Alabama Football: Tom Fornelli with unpopular idea that’s not wrong

(Photo by Jamie Schwaberow/Getty Images)
(Photo by Jamie Schwaberow/Getty Images)

Tom Fornelli agrees with some Alabama Football fans, and many other fans. in not being a big fan of the current CFB Playoff format. Unlike most detractors, he is not in favor of expanding the Playoff field. Writing for CBS, Fornelli argues the two-team format of the BCS was better than the current Playoff structure.

Fornelli’s opinion will not be popular but he makes a good argument. College football fans should give some thought to some of Fornelli’s contentions.

  • “At least with the BCS, there was a cut-and-dry approach to how the two teams that would play were to be determined.”
  • “Now, all we do is debate which team should be No. 4 and whether it’s fair that teams from Group of Five conferences have no chance.”
  • “Instead of a set of rankings, we have a group of rotating characters with personal biases of their own … ranking teams based on whatever criteria fits at the time.”

Many college football fans can agree with at least some of Fornelli’s assessment of the current Playoff system. Some concurrence with Fornelli will not tip the scales against expanding the Playoffs to six, eight or even more teams.

One reason for the current expansion momentum is human nature. Everyone wants an invite to the biggest party in college sports. Hoping for an invitation and being thwarted season after season ‘feels’ unfair even if it is not.

Alabama football fans have no basis to complain about the CFB Playoff system. The Alabama Crimson Tide has failed to make a four-team Playoff field only once. When it missed the field at the end of the 2019 season, Alabama Football was not one of the nation’s best four teams.

Alabama football fans can argue the SEC should always have two or more teams in the CFB Playoff. A Playoff field expansion to eight teams would not guarantee such an annual result. It would result in frequent mismatches when undeserving, automatic qualifier, conference champions falter.

A better debate can be made from the claim parity will be achieved through an expanded Playoff. That claim is not grounded in fact. Since the Poll Era began in 1936, 33 college football programs have won outright or shared 103 National Championships. This calculation is based on this NCAA source. Using the NCAA list excludes certain ‘claimed’ National Championships, including one by Alabama Football for the 1941 season.

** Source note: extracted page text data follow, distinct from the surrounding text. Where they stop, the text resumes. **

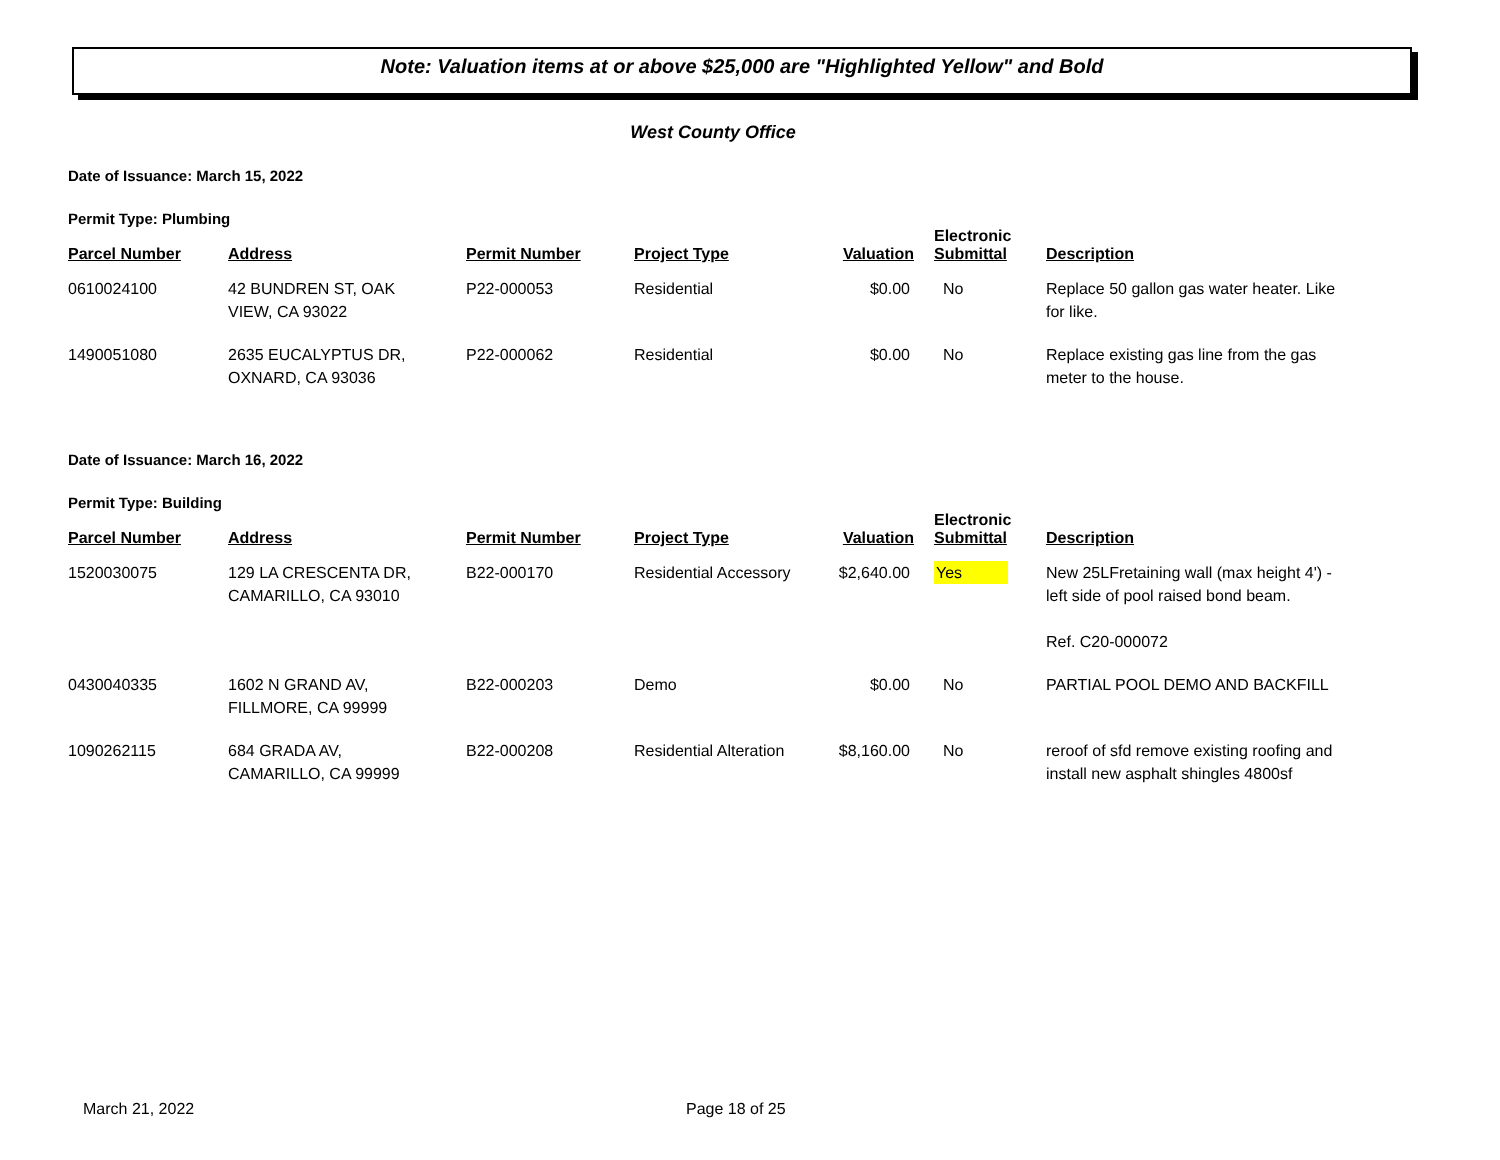Note: Valuation items at or above $25,000 are "Highlighted Yellow" and Bold
West County Office
Date of Issuance: March 15, 2022
Permit Type: Plumbing
| Parcel Number | Address | Permit Number | Project Type | Valuation | Electronic Submittal | Description |
| --- | --- | --- | --- | --- | --- | --- |
| 0610024100 | 42 BUNDREN ST, OAK VIEW, CA 93022 | P22-000053 | Residential | $0.00 | No | Replace 50 gallon gas water heater. Like for like. |
| 1490051080 | 2635 EUCALYPTUS DR, OXNARD, CA 93036 | P22-000062 | Residential | $0.00 | No | Replace existing gas line from the gas meter to the house. |
Date of Issuance: March 16, 2022
Permit Type: Building
| Parcel Number | Address | Permit Number | Project Type | Valuation | Electronic Submittal | Description |
| --- | --- | --- | --- | --- | --- | --- |
| 1520030075 | 129 LA CRESCENTA DR, CAMARILLO, CA 93010 | B22-000170 | Residential Accessory | $2,640.00 | Yes | New 25LFretaining wall (max height 4') - left side of pool raised bond beam. Ref. C20-000072 |
| 0430040335 | 1602 N GRAND AV, FILLMORE, CA 99999 | B22-000203 | Demo | $0.00 | No | PARTIAL POOL DEMO AND BACKFILL |
| 1090262115 | 684 GRADA AV, CAMARILLO, CA 99999 | B22-000208 | Residential Alteration | $8,160.00 | No | reroof of sfd remove existing roofing and install new asphalt shingles 4800sf |
March 21, 2022 Page 18 of 25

A closer look at the NCAA list shows just six teams have won 49 of the 103 National Championships.  Almost half of all National Championships, in the Poll Era and beyond, being won by just six college football programs shows the game of college football has never had parity.

And it never will, unless some arbitrary, artificial constraints are created to hamstring the development of excellence. What Alabama football fan could possibly want that?